Il gusto di un’avventura avvincente

 Il gusto di un’avventura avvincente  QUO-095
26 aprile 2024

«Si trova nel mondo, più spesso di quanto convenga, sotto il nome di cristianesimo, un codice di condotta morale e religiosa la cui preoccupazione principale sembra quella di scoraggiare gli slanci, di colmare gli abissi, di schivare l’audacia, di svuotare la sofferenza, di ricondurre a una conversazione domestica i richiami dell’Infinito».

È l’inverno del 1944 — giusto ottant’anni fa — e sembra vederlo, Emmanuel Mounier mentre scrive L’avventura cristiana nel suo rifugio di Dieulefit, in clandestinità, dopo l’esperienza del carcere per la sua opposizione al governo filonazista di Vichy, con l’Europa trasformata nel più sanguinoso campo di battaglia dagli inizi della storia umana.

Pensa al dopo guerra, il non ancora quarantenne Mounier, si interroga con passione e inquietudine sul futuro del cristianesimo. «Sulla persistenza delle cerimonie e l’ondata sonnolente delle folle, già si scorgono, minuti ma sempre più numerosi come le prime gocce di un uragano, i segni furtivi della più grande tempesta, forse, che debba sommergere gli edifici della cristianità».

Vede, in anticipo, il crollo di una religiosità abitudinaria, anemica, contaminata da uno spirito perbenista e piccolo borghese.
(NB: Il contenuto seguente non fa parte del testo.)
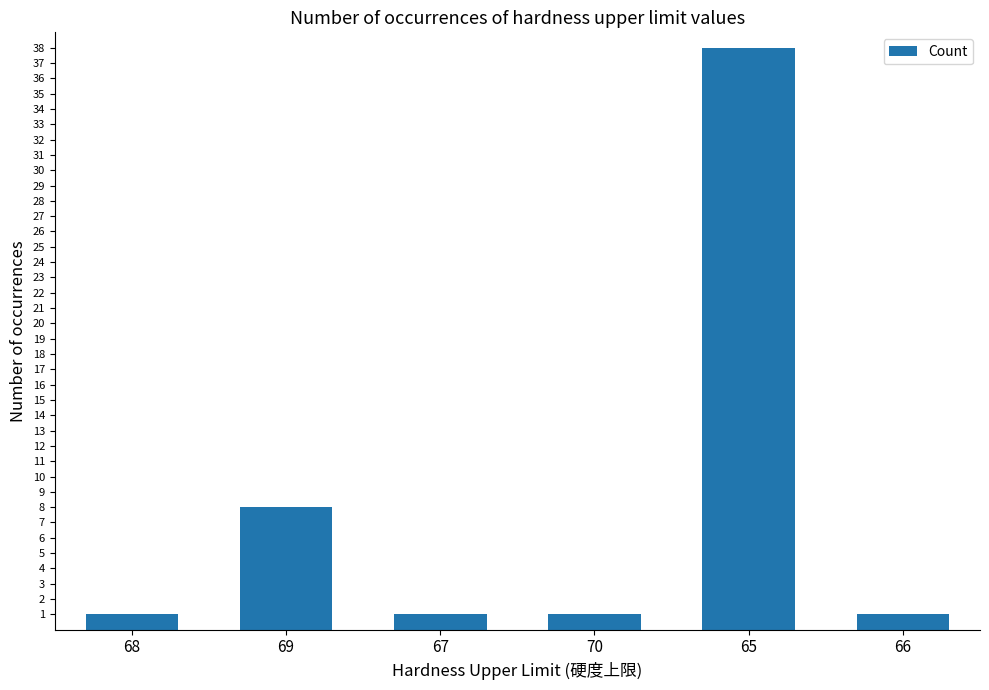

At which label is the value closest to 19?

69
Capisce che di fronte allo scettico sarcasmo di Nietzsche e degli altri “maestri del sospetto” padri dell’ateismo moderno, a poco servirà esibire “titoli storici” o il ricco bagaglio della propria teologia. «Il portiere della storia non guarda le loro ragioni, guarda i loro visi».

Non è dunque più urgente, per la Chiesa, «formare degli uomini dimostrativi, oltre a mantenere le dimostrazioni tradizionali in buono stato di servizio?».
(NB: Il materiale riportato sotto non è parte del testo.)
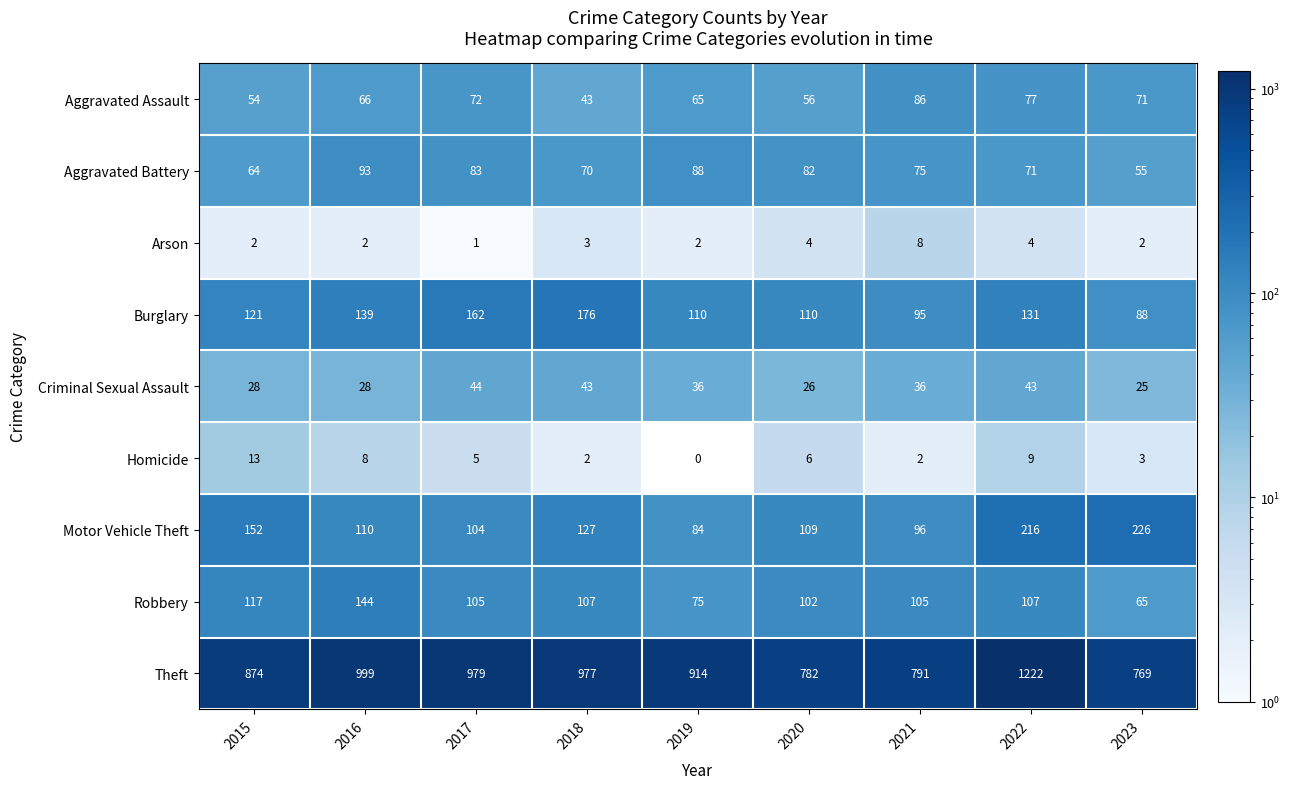

What is the sum of all Homicide values?

48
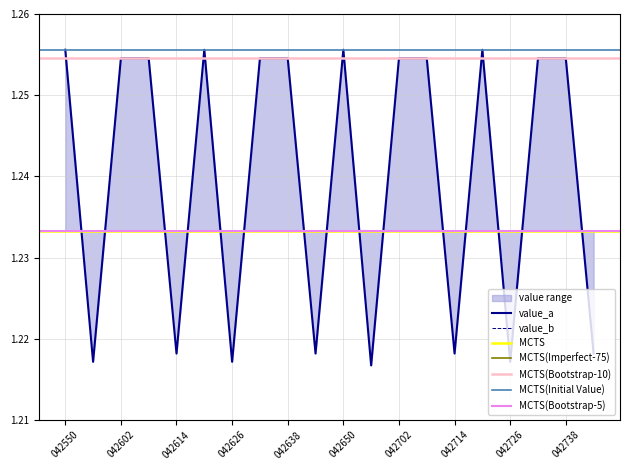

Count the values in the range 1 to 2.

20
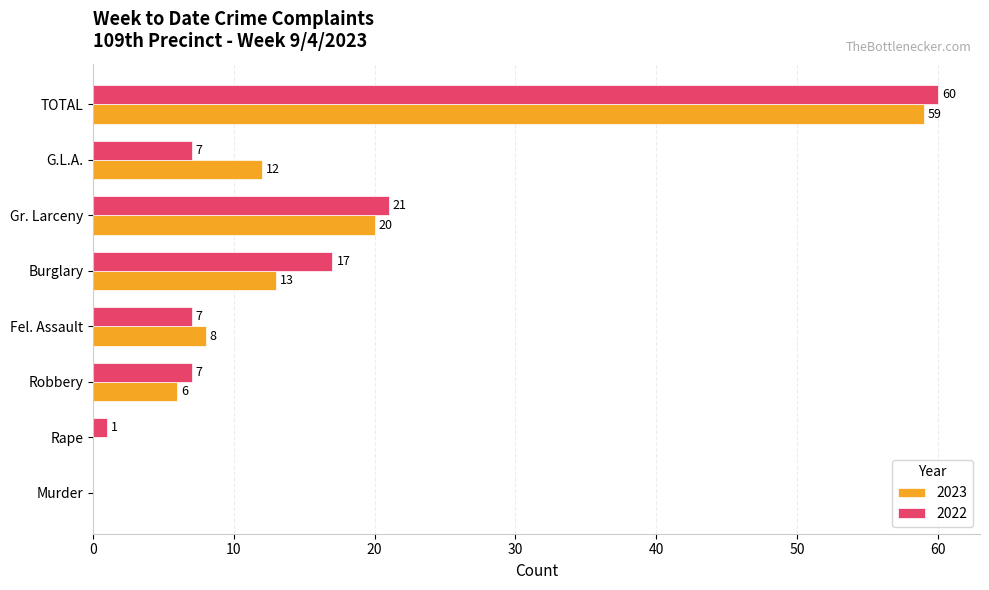

What are all the series names shown in the legend?

2023, 2022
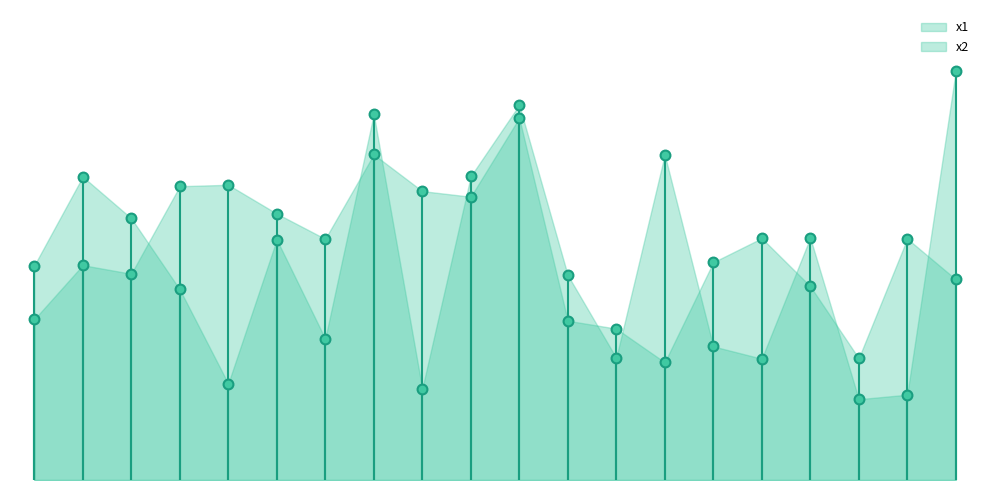

Is the value of x1 at 12 greater than the value of x2 at 17?

Yes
Se la casa borghese è una «casa chiusa» e il cuore borghese è un «cuore guardingo, pieno di precauzioni», bisogna chiedere al buon Dio il dono di un cristianesimo «all’aria aperta», non affetto da quel «malumore contro la vita che sfigura tante virtù».

Una vita cristiana che abbia il gusto di un’avventura avvincente, lo sguardo mai ripiegato su di sé. «Se dovessi scegliere degli adepti per un movimento della gioventù cristiana, vorrei far loro a bruciapelo questa domanda: «Pensate spesso alle stelle?», dopo essermi assicurato, beninteso, che prima pensino ai loro piedi».